In the entries that follow, the first line to write out is the one containing "p12udt4166lv: 1.0559 -> 1.0567", and the last is the one containing "Transport and Postal Activities: 46 -> 56". Reproduce that stretch exactly, with nothing before or after it.

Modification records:
::::::::
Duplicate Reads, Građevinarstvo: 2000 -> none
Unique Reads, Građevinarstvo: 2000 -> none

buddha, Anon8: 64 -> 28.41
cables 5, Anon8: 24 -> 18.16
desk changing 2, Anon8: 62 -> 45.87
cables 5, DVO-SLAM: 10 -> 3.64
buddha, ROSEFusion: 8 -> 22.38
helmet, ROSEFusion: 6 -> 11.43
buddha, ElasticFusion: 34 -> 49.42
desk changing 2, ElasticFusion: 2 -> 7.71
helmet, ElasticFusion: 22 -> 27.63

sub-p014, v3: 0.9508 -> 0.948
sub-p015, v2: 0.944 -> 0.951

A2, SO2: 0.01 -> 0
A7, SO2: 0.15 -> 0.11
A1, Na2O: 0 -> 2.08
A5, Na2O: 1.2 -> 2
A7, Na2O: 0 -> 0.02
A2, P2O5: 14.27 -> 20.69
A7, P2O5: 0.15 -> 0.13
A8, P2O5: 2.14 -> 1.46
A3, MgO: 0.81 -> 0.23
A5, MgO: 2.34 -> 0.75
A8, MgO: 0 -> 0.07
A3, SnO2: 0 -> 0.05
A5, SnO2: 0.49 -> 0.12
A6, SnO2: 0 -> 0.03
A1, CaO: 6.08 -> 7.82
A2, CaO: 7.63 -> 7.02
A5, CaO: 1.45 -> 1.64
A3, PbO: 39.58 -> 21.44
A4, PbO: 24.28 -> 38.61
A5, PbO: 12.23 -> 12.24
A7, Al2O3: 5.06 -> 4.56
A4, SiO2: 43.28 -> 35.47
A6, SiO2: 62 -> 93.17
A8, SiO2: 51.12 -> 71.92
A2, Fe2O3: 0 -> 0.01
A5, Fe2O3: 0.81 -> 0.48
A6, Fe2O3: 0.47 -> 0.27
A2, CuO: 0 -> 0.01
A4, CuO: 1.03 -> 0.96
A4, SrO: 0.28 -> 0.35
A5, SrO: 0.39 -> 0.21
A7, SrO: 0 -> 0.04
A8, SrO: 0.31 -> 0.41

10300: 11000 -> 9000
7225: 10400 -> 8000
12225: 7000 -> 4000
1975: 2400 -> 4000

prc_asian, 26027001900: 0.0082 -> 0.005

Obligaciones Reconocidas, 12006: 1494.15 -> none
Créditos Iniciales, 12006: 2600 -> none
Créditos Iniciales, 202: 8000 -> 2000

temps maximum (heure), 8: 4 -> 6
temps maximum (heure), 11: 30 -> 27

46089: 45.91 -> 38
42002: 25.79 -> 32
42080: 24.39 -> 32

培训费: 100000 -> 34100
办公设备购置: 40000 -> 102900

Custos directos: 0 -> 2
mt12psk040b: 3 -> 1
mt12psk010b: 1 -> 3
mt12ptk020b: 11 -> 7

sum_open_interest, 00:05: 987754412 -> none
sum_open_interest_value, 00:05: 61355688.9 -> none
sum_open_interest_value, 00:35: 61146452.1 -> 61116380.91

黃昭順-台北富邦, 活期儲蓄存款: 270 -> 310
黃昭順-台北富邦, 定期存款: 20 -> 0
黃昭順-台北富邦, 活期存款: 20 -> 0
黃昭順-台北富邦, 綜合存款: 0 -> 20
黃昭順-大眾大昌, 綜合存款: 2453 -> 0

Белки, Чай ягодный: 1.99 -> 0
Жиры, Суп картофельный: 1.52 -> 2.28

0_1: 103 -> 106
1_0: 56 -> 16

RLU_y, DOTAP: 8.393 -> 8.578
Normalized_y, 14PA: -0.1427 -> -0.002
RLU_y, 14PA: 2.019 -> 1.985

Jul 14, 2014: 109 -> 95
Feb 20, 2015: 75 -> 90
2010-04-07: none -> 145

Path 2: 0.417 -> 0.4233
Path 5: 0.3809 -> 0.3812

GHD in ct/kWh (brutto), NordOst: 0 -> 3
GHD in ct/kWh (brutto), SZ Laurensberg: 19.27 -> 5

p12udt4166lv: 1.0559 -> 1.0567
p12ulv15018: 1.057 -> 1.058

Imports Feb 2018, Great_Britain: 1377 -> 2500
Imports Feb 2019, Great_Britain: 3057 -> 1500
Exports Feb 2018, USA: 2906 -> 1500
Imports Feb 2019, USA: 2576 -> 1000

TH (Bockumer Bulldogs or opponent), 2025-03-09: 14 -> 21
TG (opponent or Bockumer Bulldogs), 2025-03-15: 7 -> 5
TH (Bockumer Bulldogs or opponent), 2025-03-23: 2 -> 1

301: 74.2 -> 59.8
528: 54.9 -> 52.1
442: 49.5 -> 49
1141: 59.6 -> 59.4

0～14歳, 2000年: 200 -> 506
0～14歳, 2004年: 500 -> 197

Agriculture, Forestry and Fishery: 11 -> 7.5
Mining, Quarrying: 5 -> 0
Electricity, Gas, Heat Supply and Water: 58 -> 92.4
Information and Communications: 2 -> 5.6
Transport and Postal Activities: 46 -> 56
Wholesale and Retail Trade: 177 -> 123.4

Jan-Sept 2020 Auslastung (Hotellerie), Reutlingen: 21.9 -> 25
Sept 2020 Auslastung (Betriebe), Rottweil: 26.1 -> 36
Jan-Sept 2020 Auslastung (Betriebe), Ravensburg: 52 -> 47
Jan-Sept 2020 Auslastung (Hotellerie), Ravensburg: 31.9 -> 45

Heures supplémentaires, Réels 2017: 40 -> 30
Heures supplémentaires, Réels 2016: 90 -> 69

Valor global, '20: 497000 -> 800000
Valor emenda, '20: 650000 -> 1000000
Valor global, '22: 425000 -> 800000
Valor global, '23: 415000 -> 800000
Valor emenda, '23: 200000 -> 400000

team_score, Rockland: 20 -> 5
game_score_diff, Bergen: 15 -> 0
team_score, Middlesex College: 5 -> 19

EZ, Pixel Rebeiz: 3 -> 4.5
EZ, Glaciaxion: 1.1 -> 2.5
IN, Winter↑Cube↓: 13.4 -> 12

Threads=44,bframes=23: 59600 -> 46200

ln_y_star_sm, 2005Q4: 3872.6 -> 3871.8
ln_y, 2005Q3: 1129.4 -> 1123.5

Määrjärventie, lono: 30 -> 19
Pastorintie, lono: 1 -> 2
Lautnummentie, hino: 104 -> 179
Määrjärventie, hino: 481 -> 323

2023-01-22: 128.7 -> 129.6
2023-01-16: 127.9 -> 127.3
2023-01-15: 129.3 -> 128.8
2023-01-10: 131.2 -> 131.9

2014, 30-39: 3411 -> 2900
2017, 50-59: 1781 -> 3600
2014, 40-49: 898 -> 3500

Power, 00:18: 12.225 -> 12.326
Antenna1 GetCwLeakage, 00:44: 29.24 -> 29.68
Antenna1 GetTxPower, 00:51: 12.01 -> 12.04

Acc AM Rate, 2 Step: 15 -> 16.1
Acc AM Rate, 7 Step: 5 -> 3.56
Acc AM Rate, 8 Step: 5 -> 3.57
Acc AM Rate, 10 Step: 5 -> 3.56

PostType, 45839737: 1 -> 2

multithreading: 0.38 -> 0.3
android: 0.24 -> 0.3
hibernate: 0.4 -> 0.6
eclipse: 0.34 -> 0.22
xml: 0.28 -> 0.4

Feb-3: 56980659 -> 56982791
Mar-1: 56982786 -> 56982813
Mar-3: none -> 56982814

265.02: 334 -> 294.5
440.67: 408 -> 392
::::::::
-- ANSWER TO THIS PROBLEM --
p12udt4166lv: 1.0559 -> 1.0567
p12ulv15018: 1.057 -> 1.058

Imports Feb 2018, Great_Britain: 1377 -> 2500
Imports Feb 2019, Great_Britain: 3057 -> 1500
Exports Feb 2018, USA: 2906 -> 1500
Imports Feb 2019, USA: 2576 -> 1000

TH (Bockumer Bulldogs or opponent), 2025-03-09: 14 -> 21
TG (opponent or Bockumer Bulldogs), 2025-03-15: 7 -> 5
TH (Bockumer Bulldogs or opponent), 2025-03-23: 2 -> 1

301: 74.2 -> 59.8
528: 54.9 -> 52.1
442: 49.5 -> 49
1141: 59.6 -> 59.4

0～14歳, 2000年: 200 -> 506
0～14歳, 2004年: 500 -> 197

Agriculture, Forestry and Fishery: 11 -> 7.5
Mining, Quarrying: 5 -> 0
Electricity, Gas, Heat Supply and Water: 58 -> 92.4
Information and Communications: 2 -> 5.6
Transport and Postal Activities: 46 -> 56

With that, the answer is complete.